Hello everyone. So, I’m a daughter of a man who has been diagnosed with schizophrenia. I’m 18 and I learned about my father condition when I was 16. Actually, I think my father show a lot of symptoms since I was little but I couldn’t understand much back then. When I was 16 I learned that my father is diagnosed with schizophrenia long time before he got married with my mom, and he’s been taking med since then.
I’m trying to understand his condition and provide him the best circumtances also remind him to take his med in the best way. I even take psychology as my major in college, in order to understand more about my father (i’m in year 2 now). But, it’s not that easy. I’m trying hard, but there’s a moment when I feel helpless and so does my mother and little sister. We all trying hard to make my father in his best condition, but we can’t control everything on what happened outside the house. And since he is a father, when things goes wrong, everythings goes wrongs. He can’t go to work so he doesn’t get money, and sometimes he abused us too.
Sometimes, there’s a moment when I hate my father so much that I blame him for everything that happened. As a daughter it’s so hard to accept this even though I’m trying hard too. I don’t want to hate him or blame him. It’s a wrong thing I know it. So, how do you guys finally cope with a family who diagnosed with schizophrenia? Maybe your story could help me cope too. Thank you :’)
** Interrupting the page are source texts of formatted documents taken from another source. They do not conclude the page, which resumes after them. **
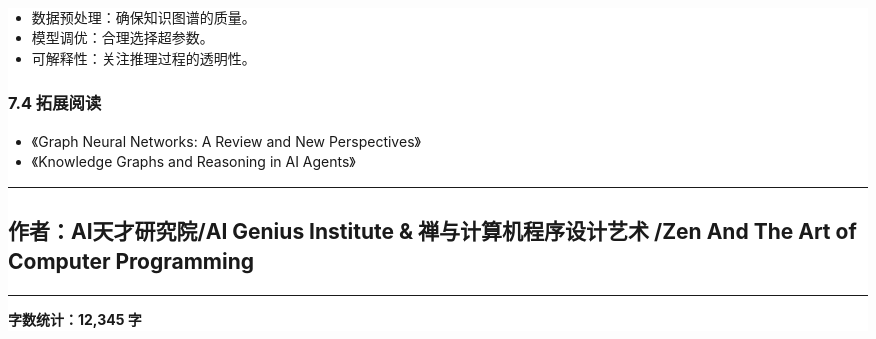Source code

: - 数据预处理：确保知识图谱的质量。
- 模型调优：合理选择超参数。
- 可解释性：关注推理过程的透明性。

### 7.4 拓展阅读

- 《Graph Neural Networks: A Review and New Perspectives》
- 《Knowledge Graphs and Reasoning in AI Agents》

---

## 作者：AI天才研究院/AI Genius Institute & 禅与计算机程序设计艺术 /Zen And The Art of Computer Programming

---

**字数统计：12,345 字**


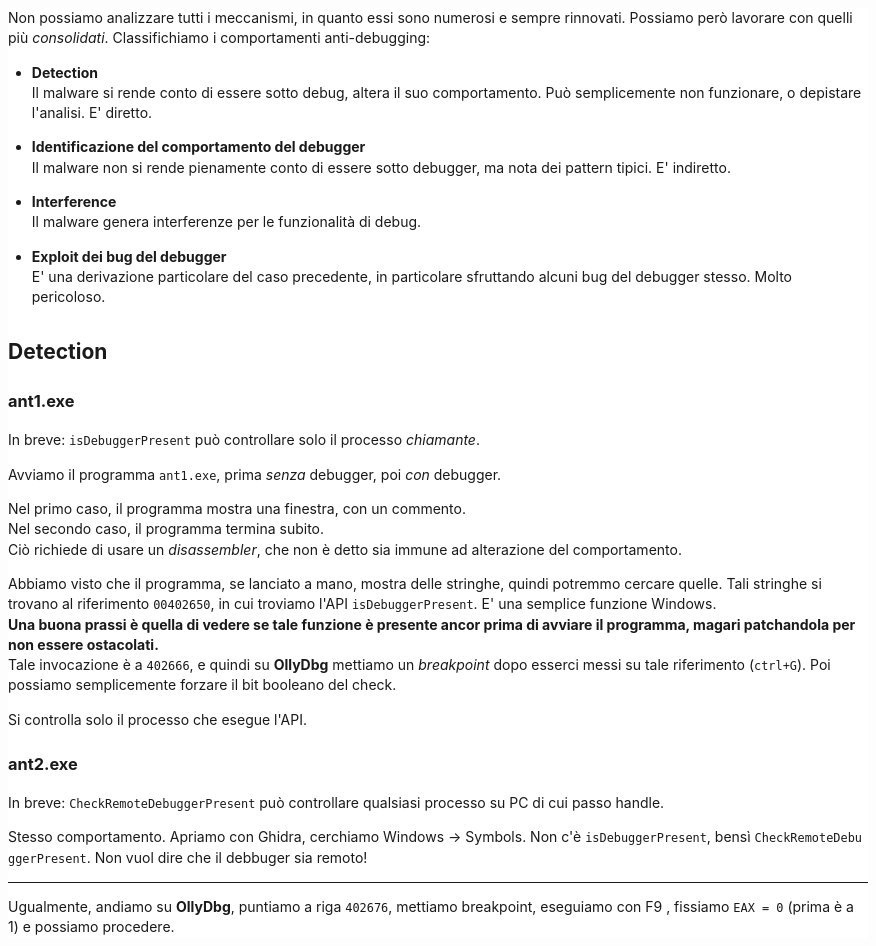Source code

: Non possiamo analizzare tutti i meccanismi, in quanto essi sono numerosi e sempre rinnovati. Possiamo però lavorare con quelli più *consolidati*.
Classifichiamo i comportamenti anti-debugging:

- **Detection**  
  Il malware si rende conto di essere sotto debug, altera il suo comportamento. Può semplicemente non funzionare, o depistare l'analisi. E' diretto.

- **Identificazione del comportamento del debugger**  
  Il malware non si rende pienamente conto di essere sotto debugger, ma nota dei pattern tipici. E' indiretto.

- **Interference**  
  Il malware genera interferenze per le funzionalità di debug.

- **Exploit dei bug del debugger**  
  E' una derivazione particolare del caso precedente, in particolare sfruttando alcuni bug del debugger stesso. Molto pericoloso.

## Detection

### ant1.exe

In breve: `isDebuggerPresent` può controllare solo il processo *chiamante*. 

Avviamo il programma `ant1.exe`, prima *senza* debugger, poi *con* debugger.

Nel primo caso, il programma mostra una finestra, con un commento.  
Nel secondo caso, il programma termina subito.  
Ciò richiede di usare un *disassembler*, che non è detto sia immune ad alterazione del comportamento.

Abbiamo visto che il programma, se lanciato a mano, mostra delle stringhe, quindi potremmo cercare quelle. Tali stringhe si trovano al riferimento `00402650`, in cui troviamo l'API `isDebuggerPresent`. E' una semplice funzione Windows.  
**Una buona prassi è quella di vedere se tale funzione è presente ancor prima di avviare il programma, magari patchandola per non essere ostacolati.**   
Tale invocazione è  a `402666`, e quindi su **OllyDbg** mettiamo un *breakpoint* dopo esserci messi su tale riferimento (`ctrl+G`). Poi possiamo semplicemente forzare il bit booleano del check.

Si controlla solo il processo che esegue l'API.

### ant2.exe

In breve: `CheckRemoteDebuggerPresent` può controllare qualsiasi processo su PC di cui passo handle.

Stesso comportamento. Apriamo con Ghidra, cerchiamo Windows $\rightarrow$ Symbols. Non c'è `isDebuggerPresent`, bensì `CheckRemoteDebuggerPresent`.
Non vuol dire che il debbuger sia remoto! 

****

Ugualmente, andiamo su **OllyDbg**, puntiamo a riga `402676`, mettiamo breakpoint, eseguiamo con F9 , fissiamo `EAX = 0` (prima è a $1$) e possiamo procedere.
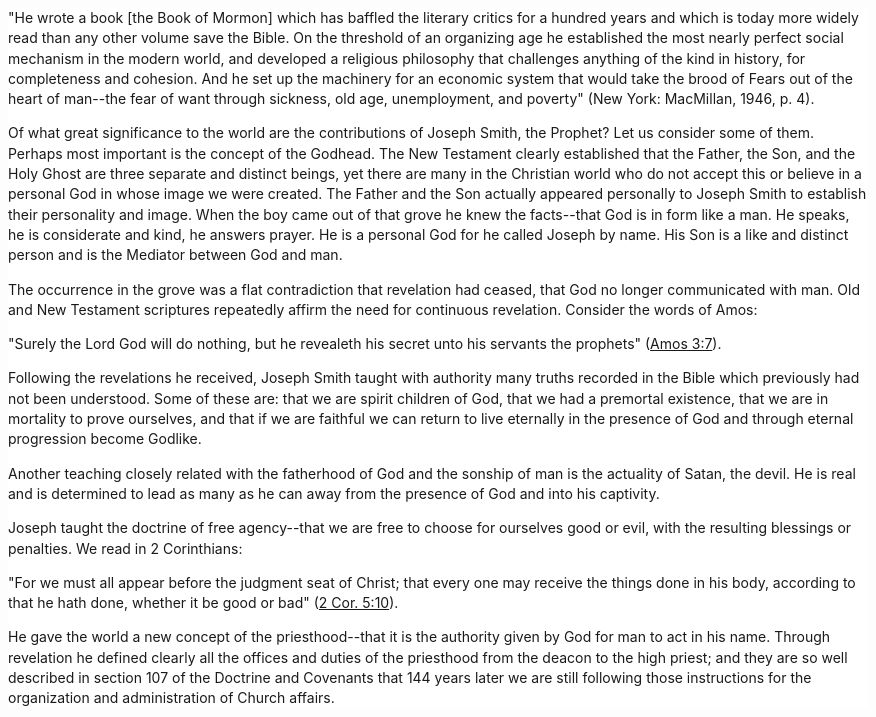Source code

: "He wrote a book [the Book of Mormon] which has baffled the literary critics
for a hundred years and which is today more widely read than any other volume
save the Bible. On the threshold of an organizing age he established the most
nearly perfect social mechanism in the modern world, and developed a religious
philosophy that challenges anything of the kind in history, for completeness
and cohesion. And he set up the machinery for an economic system that would
take the brood of Fears out of the heart of man--the fear of want through
sickness, old age, unemployment, and poverty" (New York: MacMillan, 1946, p.
4).

Of what great significance to the world are the contributions of Joseph Smith,
the Prophet? Let us consider some of them. Perhaps most important is the
concept of the Godhead. The New Testament clearly established that the Father,
the Son, and the Holy Ghost are three separate and distinct beings, yet there
are many in the Christian world who do not accept this or believe in a
personal God in whose image we were created. The Father and the Son actually
appeared personally to Joseph Smith to establish their personality and image.
When the boy came out of that grove he knew the facts--that God is in form
like a man. He speaks, he is considerate and kind, he answers prayer. He is a
personal God for he called Joseph by name. His Son is a like and distinct
person and is the Mediator between God and man.

The occurrence in the grove was a flat contradiction that revelation had
ceased, that God no longer communicated with man. Old and New Testament
scriptures repeatedly affirm the need for continuous revelation. Consider the
words of Amos:

"Surely the Lord God will do nothing, but he revealeth his secret unto his
servants the prophets" ([Amos
3:7](https://www.lds.org/scriptures/ot/amos/3.7?lang=eng#6)).

Following the revelations he received, Joseph Smith taught with authority many
truths recorded in the Bible which previously had not been understood. Some of
these are: that we are spirit children of God, that we had a premortal
existence, that we are in mortality to prove ourselves, and that if we are
faithful we can return to live eternally in the presence of God and through
eternal progression become Godlike.

Another teaching closely related with the fatherhood of God and the sonship of
man is the actuality of Satan, the devil. He is real and is determined to lead
as many as he can away from the presence of God and into his captivity.

Joseph taught the doctrine of free agency--that we are free to choose for
ourselves good or evil, with the resulting blessings or penalties. We read in
2 Corinthians:

"For we must all appear before the judgment seat of Christ; that every one may
receive the things done in his body, according to that he hath done, whether
it be good or bad" ([2 Cor.
5:10](https://www.lds.org/scriptures/nt/2-cor/5.10?lang=eng#9)).

He gave the world a new concept of the priesthood--that it is the authority
given by God for man to act in his name. Through revelation he defined clearly
all the offices and duties of the priesthood from the deacon to the high
priest; and they are so well described in section 107 of the Doctrine and
Covenants that 144 years later we are still following those instructions for
the organization and administration of Church affairs.
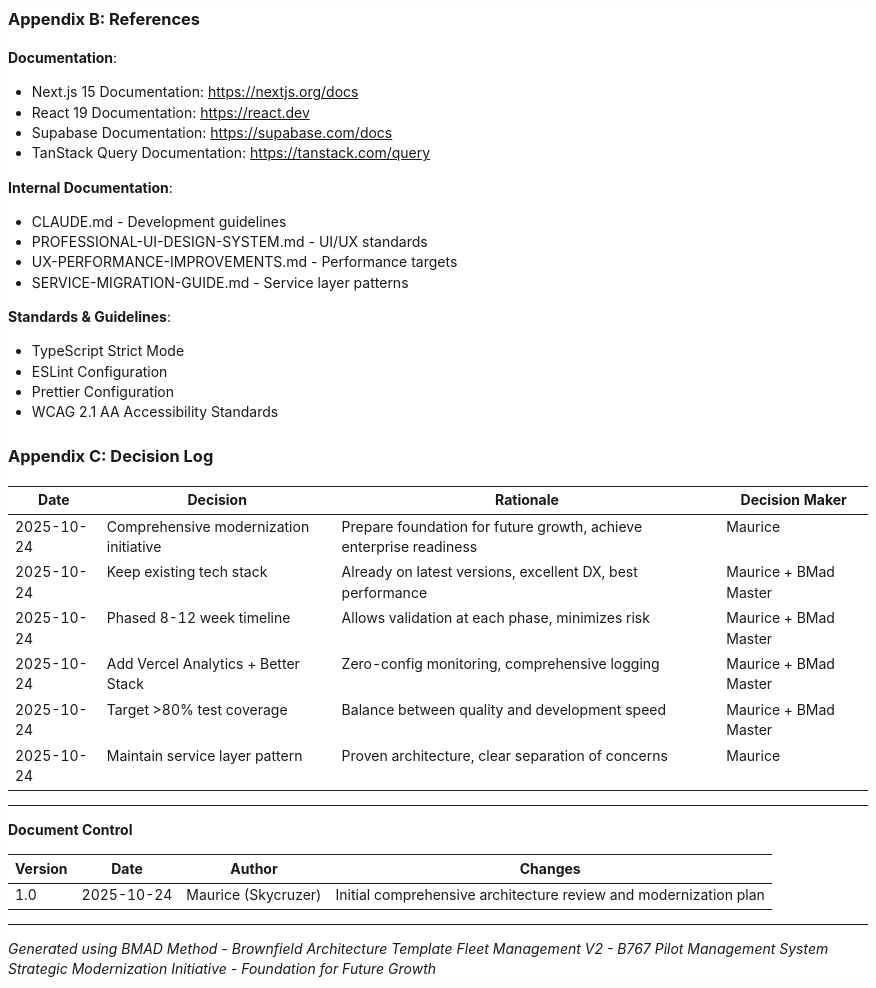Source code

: ### Appendix B: References

**Documentation**:
- Next.js 15 Documentation: https://nextjs.org/docs
- React 19 Documentation: https://react.dev
- Supabase Documentation: https://supabase.com/docs
- TanStack Query Documentation: https://tanstack.com/query

**Internal Documentation**:
- CLAUDE.md - Development guidelines
- PROFESSIONAL-UI-DESIGN-SYSTEM.md - UI/UX standards
- UX-PERFORMANCE-IMPROVEMENTS.md - Performance targets
- SERVICE-MIGRATION-GUIDE.md - Service layer patterns

**Standards & Guidelines**:
- TypeScript Strict Mode
- ESLint Configuration
- Prettier Configuration
- WCAG 2.1 AA Accessibility Standards

### Appendix C: Decision Log

| Date | Decision | Rationale | Decision Maker |
|------|----------|-----------|----------------|
| 2025-10-24 | Comprehensive modernization initiative | Prepare foundation for future growth, achieve enterprise readiness | Maurice |
| 2025-10-24 | Keep existing tech stack | Already on latest versions, excellent DX, best performance | Maurice + BMad Master |
| 2025-10-24 | Phased 8-12 week timeline | Allows validation at each phase, minimizes risk | Maurice + BMad Master |
| 2025-10-24 | Add Vercel Analytics + Better Stack | Zero-config monitoring, comprehensive logging | Maurice + BMad Master |
| 2025-10-24 | Target >80% test coverage | Balance between quality and development speed | Maurice + BMad Master |
| 2025-10-24 | Maintain service layer pattern | Proven architecture, clear separation of concerns | Maurice |

---

**Document Control**

| Version | Date | Author | Changes |
|---------|------|--------|---------|
| 1.0 | 2025-10-24 | Maurice (Skycruzer) | Initial comprehensive architecture review and modernization plan |

---

*Generated using BMAD Method - Brownfield Architecture Template*
*Fleet Management V2 - B767 Pilot Management System*
*Strategic Modernization Initiative - Foundation for Future Growth*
@Ayla I am so sorry to hear your dad and your whole family is having to cope with schizophrenia- I understand all of the frustration and emotional roller coaster that it entails. From my experiences with my son I have learned that 1/ knowledge is power: educating yourself fully on the illness is key to understanding it and it seems you are well on your way to doing just that. 2/ self care is absolutely essential: I get therapy for myself individually so I can discuss my feelings about my son as well as many other things in my life (and try to make sense of it all) and I belong to an additional DBT (dialectical behavior therapy) support group as well as this group here. knowing that you are not alone and that others truly understand where you are coming from and can be there for a listening ear or a shoulder to cry on (either in real life or even virtually) is another critically important coping tool. I wish you well and welcome to this group. ps: you might want to explore your local NAMI (National Alliance for the Mentally Ill) group (if you have one) they are a wealth of resources and have free educational classes and support groups as well… Home | NAMI: National Alliance on Mental Illness
Such great advice from Catherine!
In my case, a diagnosis of schizophrenia in my son is something that I will never fully feel comfortable with. I have, however, found a new normal…a new way to view and go about my life with him.
I gave myself the time to grieve what I had hoped and dreamed about relate to him in my life. I actually acknowledged those feelings…and then let go. I recognized that part of my problem was being sad about the loss of him, his future as I understood and hoped it to be, or our relationship…and then let that go.
I am honest about what to expect of him and his future…hopeful, most certainly, but realistic. I think it is easy to feel resentful about what we wish could be, even angry about what has been. Those emotions are acceptable and perfectly normal, but recognize they can also be paralyzing and keep you from moving forward.
In my own case, I needed to fully recognize what is within my control, what isn’t, establish healthy boundaries around that, and as Catherine said, I needed to learn to draw my attention away from my son and into the quality of my own life. For me personally, this was my hardest step. I was terrible at pursuing the quality, joy, love, and happiness in my own life so I could be a better loving support to my son and family.
I am best equipped to extend myself into a world and life that needs me just as much as my son does when I am not neglecting my body/health, my work/livelihood, my relationships outside of my schizophrenic son.
Wishing you all the best, Ayla.
Thank you so much Catherine, never thought that family also need assistance too. And I think by joining this community I found a shoulder to cry on :’}
Thank you Catherine, I wish you and your family good health and happiness
Thank you so much Marie for your advice. I realized that I too was so scared about the future and your advice would help me a lot. Thank you, thank you so much. Wishing you and your family good health and happiness
You are a Rock! Your words gave me great comfort. Especially the part about letting go, the hardest thing for me.
I’m sorry to hear about your father’s diagnosis and bad things that have happened to all of you. I have been abused by my Dad and I’m pretty certain that he was mentally ill yet I didn’t recognize it until after he was dead.
This may help — choose now, although it sounds to me like you already have — to be a survivor. I have survived that horrible father and I am learning how to survive my son being terrorized by this horrible disease. Choose to live in the moment and find reasons to laugh and enjoy nature or your favorite things. I’ve cried on shoulders and grieved and then decided, okay, that didn’t help my son one bit. Now let’s go forward. I agree, BIG TIME, with your putting your self-care and life front and center first as a priority. And, don’t put up with any additional abuse. The family needs to, if you haven’t already, make a contract about what will and will not fly to live together. If he doesn’t quality for income because of his disability find a better lawyer or a good one.